[Stored data entries]

○ ○ ○ ○

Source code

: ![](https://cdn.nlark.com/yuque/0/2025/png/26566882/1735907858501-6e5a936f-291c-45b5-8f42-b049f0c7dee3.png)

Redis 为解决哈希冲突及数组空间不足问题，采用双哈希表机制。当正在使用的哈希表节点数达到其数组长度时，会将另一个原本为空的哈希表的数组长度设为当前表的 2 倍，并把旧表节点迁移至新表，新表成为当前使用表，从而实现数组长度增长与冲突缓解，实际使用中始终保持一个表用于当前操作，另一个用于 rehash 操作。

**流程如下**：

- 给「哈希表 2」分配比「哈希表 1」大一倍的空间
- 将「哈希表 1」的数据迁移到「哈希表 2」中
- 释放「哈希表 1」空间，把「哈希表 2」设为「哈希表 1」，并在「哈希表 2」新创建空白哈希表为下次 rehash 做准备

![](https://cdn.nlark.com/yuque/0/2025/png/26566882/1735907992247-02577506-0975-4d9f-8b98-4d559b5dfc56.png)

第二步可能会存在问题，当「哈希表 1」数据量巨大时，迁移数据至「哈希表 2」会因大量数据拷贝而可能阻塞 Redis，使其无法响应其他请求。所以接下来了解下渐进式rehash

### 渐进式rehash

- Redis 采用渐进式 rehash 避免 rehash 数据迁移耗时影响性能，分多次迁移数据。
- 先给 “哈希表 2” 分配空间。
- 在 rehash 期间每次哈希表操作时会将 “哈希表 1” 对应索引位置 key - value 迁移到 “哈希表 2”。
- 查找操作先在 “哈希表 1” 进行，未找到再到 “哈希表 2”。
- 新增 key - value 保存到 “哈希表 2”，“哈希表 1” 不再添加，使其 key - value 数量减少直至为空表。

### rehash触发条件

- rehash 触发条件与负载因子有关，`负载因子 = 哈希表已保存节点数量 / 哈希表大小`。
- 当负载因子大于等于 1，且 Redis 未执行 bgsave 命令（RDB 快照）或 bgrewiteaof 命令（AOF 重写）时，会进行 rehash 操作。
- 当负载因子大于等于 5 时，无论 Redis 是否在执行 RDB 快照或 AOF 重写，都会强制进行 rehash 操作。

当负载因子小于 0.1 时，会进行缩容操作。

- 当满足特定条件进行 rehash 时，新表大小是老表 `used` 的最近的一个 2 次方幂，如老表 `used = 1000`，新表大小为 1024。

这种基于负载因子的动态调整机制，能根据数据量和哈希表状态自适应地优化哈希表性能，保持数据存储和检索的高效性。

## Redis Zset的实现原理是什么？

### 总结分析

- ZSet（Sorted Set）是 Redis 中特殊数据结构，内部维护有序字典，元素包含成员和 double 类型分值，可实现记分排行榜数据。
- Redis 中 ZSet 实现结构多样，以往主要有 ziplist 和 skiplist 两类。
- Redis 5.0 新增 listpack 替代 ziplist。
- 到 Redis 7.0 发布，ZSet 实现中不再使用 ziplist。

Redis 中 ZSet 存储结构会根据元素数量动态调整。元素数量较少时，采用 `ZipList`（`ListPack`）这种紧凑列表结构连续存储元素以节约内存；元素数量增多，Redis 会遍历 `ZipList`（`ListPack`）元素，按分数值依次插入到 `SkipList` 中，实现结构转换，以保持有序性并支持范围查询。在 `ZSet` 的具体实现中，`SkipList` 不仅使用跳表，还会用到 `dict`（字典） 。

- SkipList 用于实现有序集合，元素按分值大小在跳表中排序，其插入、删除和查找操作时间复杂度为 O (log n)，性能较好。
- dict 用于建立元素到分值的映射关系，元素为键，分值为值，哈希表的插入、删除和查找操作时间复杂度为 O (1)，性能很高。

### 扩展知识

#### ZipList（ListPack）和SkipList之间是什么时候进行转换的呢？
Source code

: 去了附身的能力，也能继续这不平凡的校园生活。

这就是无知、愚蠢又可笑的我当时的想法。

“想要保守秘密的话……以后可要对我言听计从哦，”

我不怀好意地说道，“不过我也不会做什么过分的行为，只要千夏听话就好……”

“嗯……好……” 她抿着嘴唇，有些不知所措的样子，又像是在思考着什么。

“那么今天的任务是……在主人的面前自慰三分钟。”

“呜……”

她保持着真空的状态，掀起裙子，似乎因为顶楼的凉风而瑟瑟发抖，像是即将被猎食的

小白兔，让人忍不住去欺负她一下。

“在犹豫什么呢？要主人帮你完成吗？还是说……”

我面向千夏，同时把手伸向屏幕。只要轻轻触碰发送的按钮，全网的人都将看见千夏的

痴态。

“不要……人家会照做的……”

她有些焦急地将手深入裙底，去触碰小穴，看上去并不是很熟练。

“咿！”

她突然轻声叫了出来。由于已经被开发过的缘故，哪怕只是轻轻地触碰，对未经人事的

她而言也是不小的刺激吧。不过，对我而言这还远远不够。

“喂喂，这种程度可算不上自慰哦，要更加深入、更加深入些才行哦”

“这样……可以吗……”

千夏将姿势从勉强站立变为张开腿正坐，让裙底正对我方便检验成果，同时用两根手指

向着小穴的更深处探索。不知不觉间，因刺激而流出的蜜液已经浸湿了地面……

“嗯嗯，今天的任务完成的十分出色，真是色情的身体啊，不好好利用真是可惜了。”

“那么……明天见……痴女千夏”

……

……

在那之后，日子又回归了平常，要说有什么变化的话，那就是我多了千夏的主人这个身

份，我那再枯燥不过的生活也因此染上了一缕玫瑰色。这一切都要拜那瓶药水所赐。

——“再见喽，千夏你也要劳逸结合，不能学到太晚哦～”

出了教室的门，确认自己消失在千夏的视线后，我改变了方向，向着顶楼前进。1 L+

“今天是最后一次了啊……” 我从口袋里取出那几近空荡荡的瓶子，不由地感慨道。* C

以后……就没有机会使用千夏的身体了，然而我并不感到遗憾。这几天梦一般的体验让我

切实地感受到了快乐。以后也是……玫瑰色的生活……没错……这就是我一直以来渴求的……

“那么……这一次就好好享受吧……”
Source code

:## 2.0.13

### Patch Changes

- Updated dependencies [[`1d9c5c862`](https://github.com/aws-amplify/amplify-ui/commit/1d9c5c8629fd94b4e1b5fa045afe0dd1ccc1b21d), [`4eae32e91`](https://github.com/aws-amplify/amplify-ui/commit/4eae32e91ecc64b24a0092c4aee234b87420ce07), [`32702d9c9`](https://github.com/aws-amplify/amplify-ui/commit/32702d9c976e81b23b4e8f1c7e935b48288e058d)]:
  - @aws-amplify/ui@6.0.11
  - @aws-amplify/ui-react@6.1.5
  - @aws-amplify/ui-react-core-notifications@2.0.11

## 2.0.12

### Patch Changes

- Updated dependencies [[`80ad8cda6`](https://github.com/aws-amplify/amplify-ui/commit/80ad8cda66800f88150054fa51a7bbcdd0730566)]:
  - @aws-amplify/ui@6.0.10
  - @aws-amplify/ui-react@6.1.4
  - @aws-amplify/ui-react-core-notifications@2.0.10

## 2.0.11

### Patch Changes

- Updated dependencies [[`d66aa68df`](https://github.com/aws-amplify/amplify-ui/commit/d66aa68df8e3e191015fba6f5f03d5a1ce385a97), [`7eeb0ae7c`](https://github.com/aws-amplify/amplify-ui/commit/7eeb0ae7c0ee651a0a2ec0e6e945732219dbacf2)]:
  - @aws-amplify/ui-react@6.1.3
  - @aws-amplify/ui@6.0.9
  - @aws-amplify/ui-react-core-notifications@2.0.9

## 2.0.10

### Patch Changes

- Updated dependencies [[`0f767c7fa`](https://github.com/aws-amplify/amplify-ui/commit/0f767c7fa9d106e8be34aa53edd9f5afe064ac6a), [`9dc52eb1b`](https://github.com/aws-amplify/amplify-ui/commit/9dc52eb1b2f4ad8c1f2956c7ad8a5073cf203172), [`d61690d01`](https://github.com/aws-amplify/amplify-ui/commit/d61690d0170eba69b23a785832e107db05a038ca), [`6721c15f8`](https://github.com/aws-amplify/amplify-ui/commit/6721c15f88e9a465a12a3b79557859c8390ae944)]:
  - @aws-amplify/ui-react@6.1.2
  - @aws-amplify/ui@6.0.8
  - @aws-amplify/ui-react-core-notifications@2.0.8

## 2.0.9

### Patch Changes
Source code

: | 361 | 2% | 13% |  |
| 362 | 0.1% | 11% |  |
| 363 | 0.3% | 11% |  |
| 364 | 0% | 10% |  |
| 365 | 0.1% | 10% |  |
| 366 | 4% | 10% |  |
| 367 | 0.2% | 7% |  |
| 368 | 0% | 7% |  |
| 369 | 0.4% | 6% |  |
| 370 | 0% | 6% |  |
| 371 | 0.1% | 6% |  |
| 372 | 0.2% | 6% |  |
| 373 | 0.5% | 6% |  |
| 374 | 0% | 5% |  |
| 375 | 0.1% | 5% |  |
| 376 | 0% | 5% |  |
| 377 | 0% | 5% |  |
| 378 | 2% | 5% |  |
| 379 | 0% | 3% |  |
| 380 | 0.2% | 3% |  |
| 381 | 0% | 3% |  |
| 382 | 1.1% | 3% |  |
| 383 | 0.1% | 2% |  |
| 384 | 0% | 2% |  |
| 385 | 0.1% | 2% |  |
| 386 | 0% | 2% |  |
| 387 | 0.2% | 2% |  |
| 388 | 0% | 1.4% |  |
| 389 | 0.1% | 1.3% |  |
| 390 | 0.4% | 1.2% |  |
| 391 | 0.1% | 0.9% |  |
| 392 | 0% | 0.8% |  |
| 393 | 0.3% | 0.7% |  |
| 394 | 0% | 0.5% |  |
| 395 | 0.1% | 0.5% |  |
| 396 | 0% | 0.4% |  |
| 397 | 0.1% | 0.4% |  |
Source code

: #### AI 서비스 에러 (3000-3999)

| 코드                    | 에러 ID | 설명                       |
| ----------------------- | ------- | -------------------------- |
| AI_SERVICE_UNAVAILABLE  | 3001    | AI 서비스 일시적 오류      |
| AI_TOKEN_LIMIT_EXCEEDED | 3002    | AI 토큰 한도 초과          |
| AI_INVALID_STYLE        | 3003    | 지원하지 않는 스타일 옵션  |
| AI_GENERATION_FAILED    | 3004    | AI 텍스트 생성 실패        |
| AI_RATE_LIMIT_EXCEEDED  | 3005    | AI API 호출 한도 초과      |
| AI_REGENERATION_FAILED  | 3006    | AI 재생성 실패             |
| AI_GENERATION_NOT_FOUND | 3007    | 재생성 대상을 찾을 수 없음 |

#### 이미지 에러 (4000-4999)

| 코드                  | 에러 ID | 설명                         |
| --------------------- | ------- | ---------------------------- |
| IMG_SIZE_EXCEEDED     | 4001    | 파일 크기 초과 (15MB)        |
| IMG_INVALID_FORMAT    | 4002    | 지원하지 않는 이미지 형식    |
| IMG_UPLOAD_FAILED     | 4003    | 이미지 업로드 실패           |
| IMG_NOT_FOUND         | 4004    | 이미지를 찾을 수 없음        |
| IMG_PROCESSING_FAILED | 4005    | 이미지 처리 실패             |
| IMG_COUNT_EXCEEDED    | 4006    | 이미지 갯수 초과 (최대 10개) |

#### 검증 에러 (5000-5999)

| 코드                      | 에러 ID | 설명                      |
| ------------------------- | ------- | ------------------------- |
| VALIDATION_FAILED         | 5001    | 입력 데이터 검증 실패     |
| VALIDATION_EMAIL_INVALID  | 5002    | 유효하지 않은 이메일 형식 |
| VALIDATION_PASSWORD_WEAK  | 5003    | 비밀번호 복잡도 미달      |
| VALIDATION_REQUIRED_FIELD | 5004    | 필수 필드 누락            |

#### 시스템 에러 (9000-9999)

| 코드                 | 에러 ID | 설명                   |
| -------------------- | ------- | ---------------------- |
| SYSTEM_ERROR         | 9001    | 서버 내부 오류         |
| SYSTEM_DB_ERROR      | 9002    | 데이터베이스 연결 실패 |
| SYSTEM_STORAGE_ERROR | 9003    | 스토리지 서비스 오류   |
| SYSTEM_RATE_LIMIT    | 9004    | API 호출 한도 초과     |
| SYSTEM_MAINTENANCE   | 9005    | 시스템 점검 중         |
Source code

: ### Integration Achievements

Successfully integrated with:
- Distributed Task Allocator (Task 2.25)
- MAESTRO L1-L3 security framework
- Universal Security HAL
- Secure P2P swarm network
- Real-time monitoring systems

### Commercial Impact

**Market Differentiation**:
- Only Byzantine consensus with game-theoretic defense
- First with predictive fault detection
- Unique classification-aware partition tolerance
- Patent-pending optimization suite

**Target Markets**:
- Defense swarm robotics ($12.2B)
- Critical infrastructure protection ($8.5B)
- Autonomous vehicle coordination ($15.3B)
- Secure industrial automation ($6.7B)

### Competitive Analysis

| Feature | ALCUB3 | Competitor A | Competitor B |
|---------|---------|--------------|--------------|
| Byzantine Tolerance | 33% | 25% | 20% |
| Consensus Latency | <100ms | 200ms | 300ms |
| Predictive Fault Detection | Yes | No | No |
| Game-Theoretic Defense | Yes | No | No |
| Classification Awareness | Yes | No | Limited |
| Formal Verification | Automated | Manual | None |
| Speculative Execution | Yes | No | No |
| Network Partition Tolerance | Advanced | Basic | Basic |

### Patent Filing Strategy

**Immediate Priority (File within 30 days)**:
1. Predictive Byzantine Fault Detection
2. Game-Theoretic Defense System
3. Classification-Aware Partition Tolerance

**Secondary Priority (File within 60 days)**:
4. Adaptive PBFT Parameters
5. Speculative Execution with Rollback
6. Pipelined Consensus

○ ○ ○ ○

- _Directive_: Rewrite the lines from the one containing "第二步可能会存在问题，当「哈希表 1」数据量巨大时，迁移数据至「哈希表 2」会因大量数据拷贝而可能阻塞" through the one containing "### rehash触发条件", substituting "增量式" for every "渐进式" and leaving everything else unchanged.

- _The completed task_:
第二步可能会存在问题，当「哈希表 1」数据量巨大时，迁移数据至「哈希表 2」会因大量数据拷贝而可能阻塞 Redis，使其无法响应其他请求。所以接下来了解下增量式rehash

### 增量式rehash

- Redis 采用增量式 rehash 避免 rehash 数据迁移耗时影响性能，分多次迁移数据。
- 先给 “哈希表 2” 分配空间。
- 在 rehash 期间每次哈希表操作时会将 “哈希表 1” 对应索引位置 key - value 迁移到 “哈希表 2”。
- 查找操作先在 “哈希表 1” 进行，未找到再到 “哈希表 2”。
- 新增 key - value 保存到 “哈希表 2”，“哈希表 1” 不再添加，使其 key - value 数量减少直至为空表。

### rehash触发条件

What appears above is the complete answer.